● **INPUT DATA**
##############################

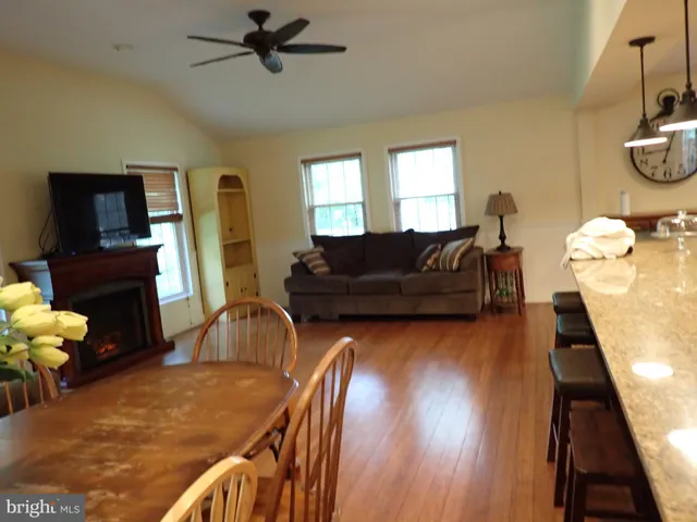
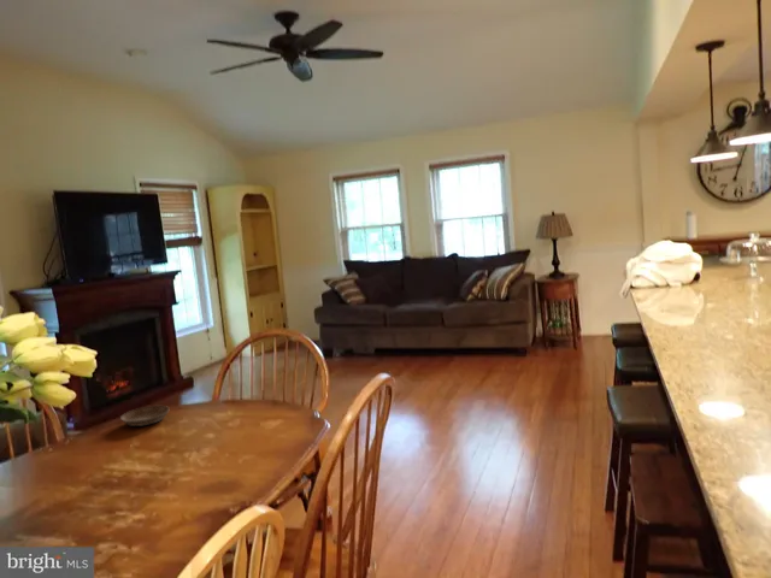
+ saucer [119,405,171,427]
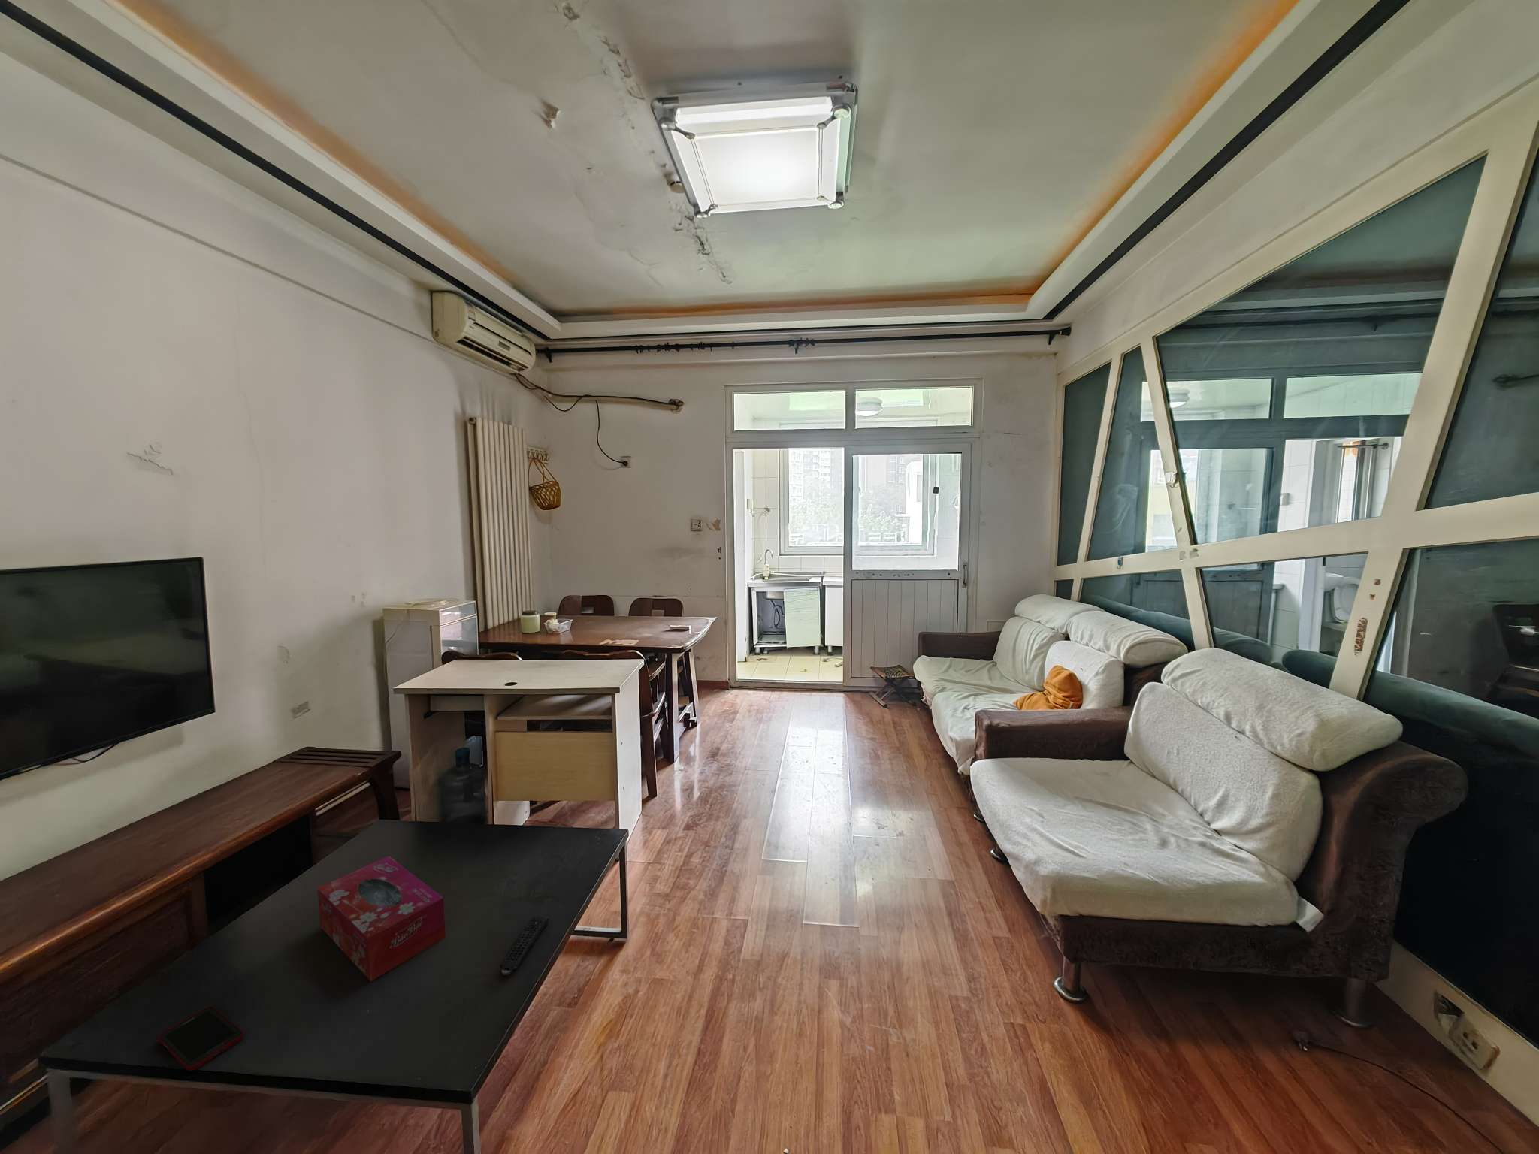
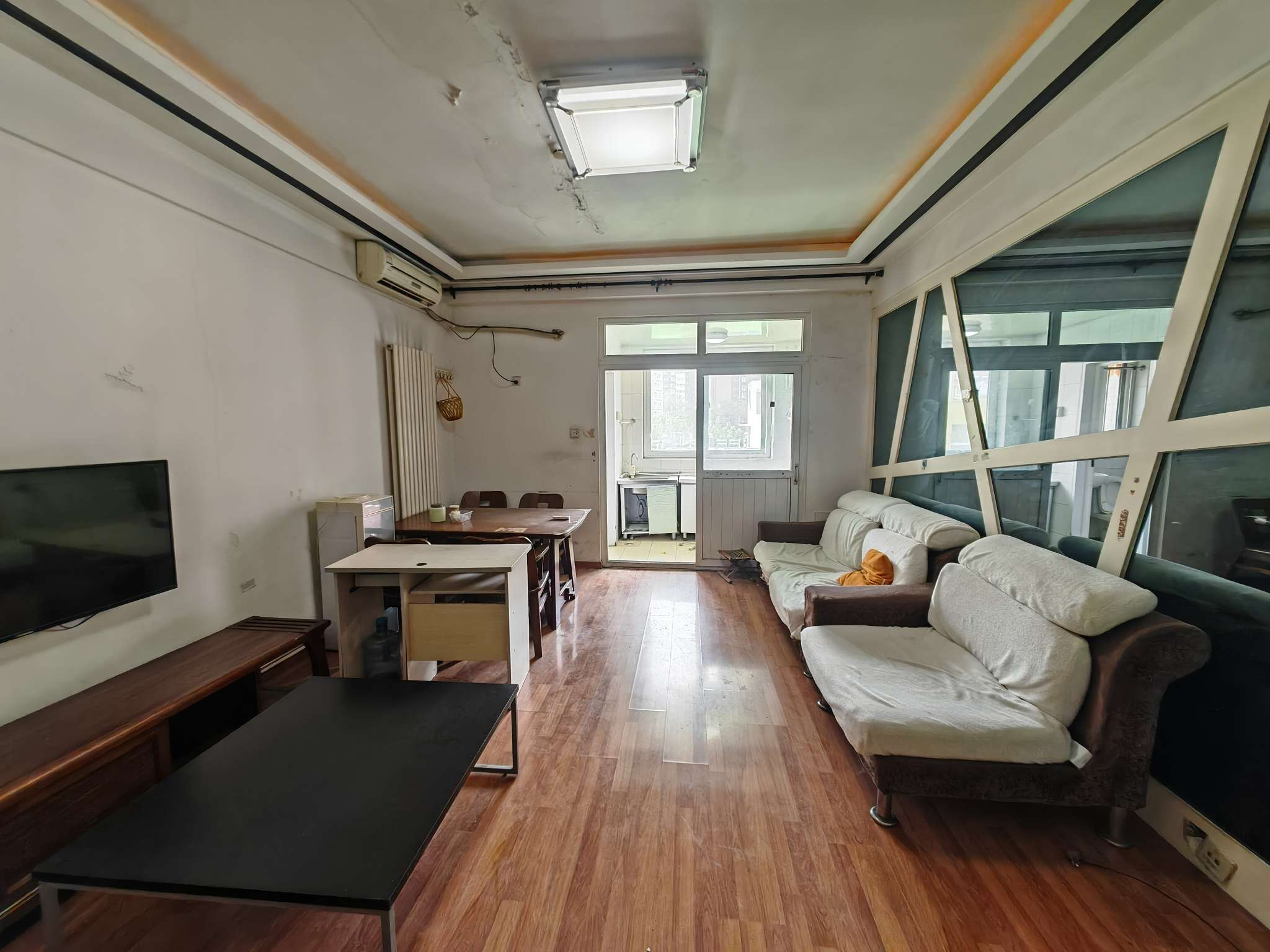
- cell phone [158,1005,245,1072]
- tissue box [316,856,446,982]
- remote control [499,916,550,976]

##############################

● **YOUR TASK**
Everything in the data above, apart from the pictures, should be retyped exactly.

● **YOUR SOLUTION**
+ saucer [119,405,171,427]
- cell phone [158,1005,245,1072]
- tissue box [316,856,446,982]
- remote control [499,916,550,976]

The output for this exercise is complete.